- COLLECTED MATERIAL -

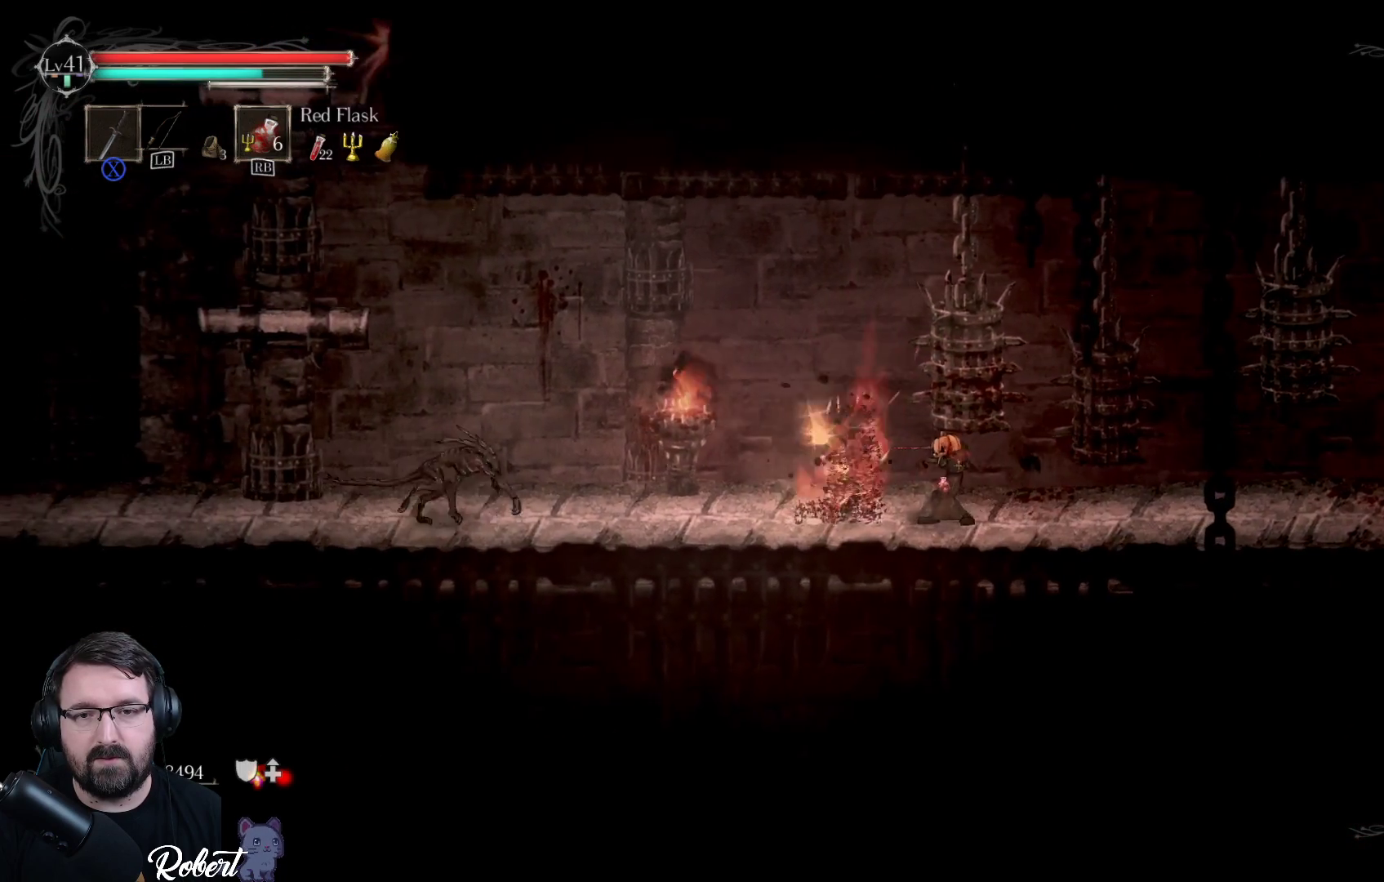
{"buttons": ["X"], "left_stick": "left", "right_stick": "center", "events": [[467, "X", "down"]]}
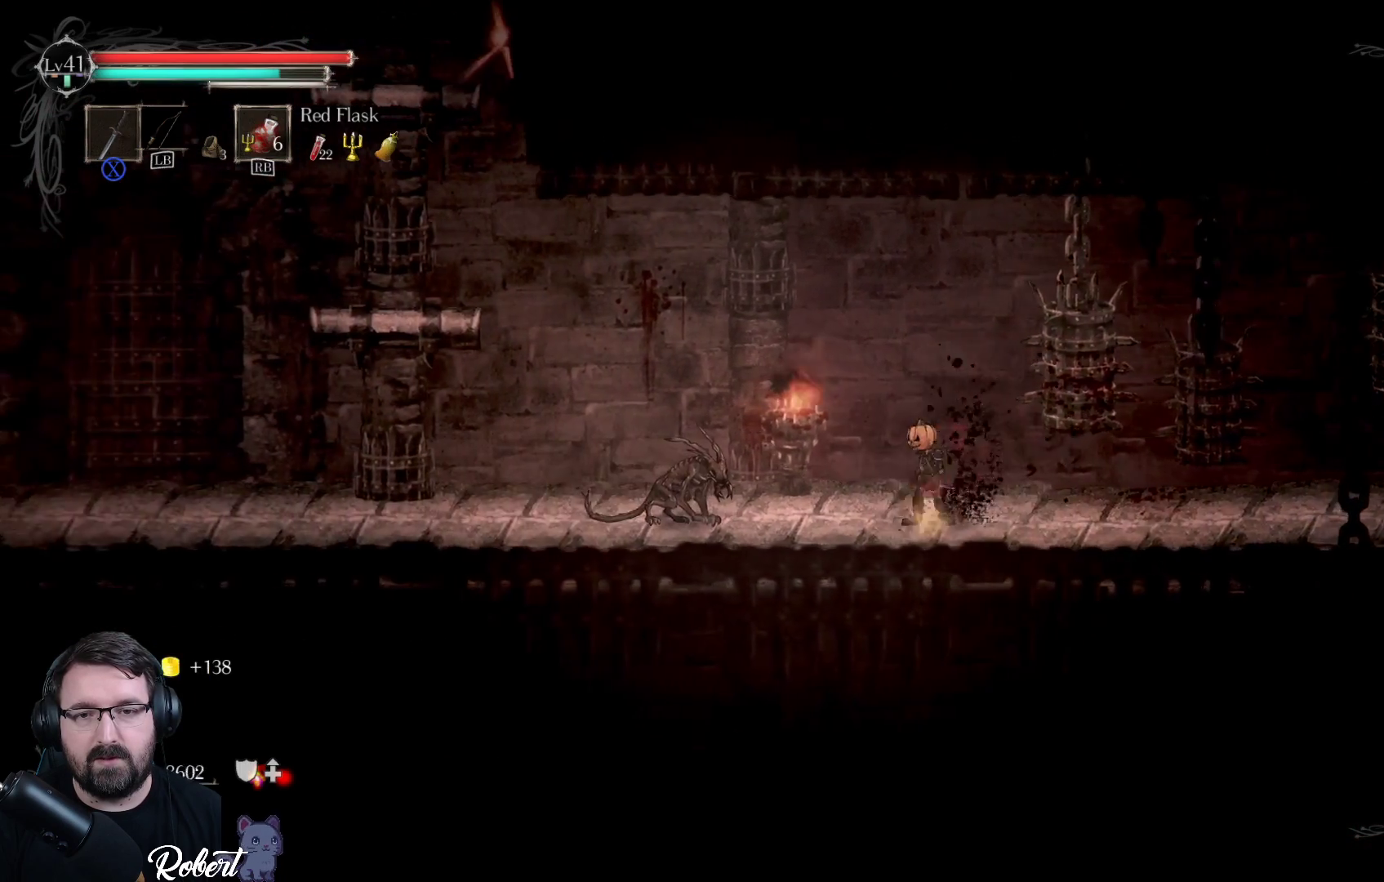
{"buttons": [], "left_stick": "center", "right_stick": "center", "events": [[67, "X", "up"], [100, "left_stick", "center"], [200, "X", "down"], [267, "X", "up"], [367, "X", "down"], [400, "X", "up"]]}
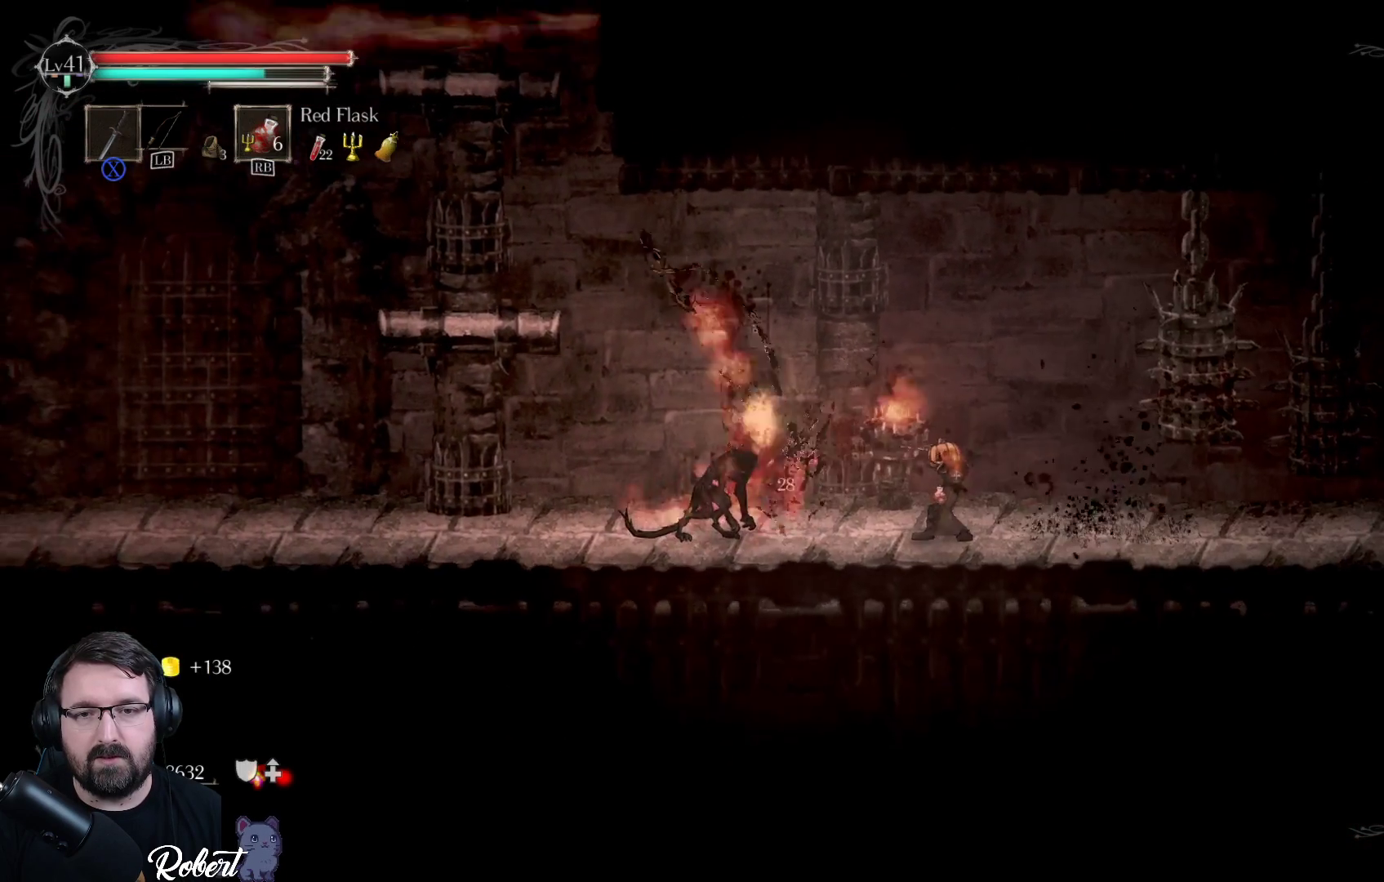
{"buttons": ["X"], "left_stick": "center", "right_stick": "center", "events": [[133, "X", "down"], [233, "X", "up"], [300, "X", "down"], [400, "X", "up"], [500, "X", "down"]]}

- WHAT YOU HAVE TO DO -
Return the whole listing word for word, minus its pictures.

- RESPONSE -
{"buttons": ["X"], "left_stick": "left", "right_stick": "center", "events": [[467, "X", "down"]]}
{"buttons": [], "left_stick": "center", "right_stick": "center", "events": [[67, "X", "up"], [100, "left_stick", "center"], [200, "X", "down"], [267, "X", "up"], [367, "X", "down"], [400, "X", "up"]]}
{"buttons": ["X"], "left_stick": "center", "right_stick": "center", "events": [[133, "X", "down"], [233, "X", "up"], [300, "X", "down"], [400, "X", "up"], [500, "X", "down"]]}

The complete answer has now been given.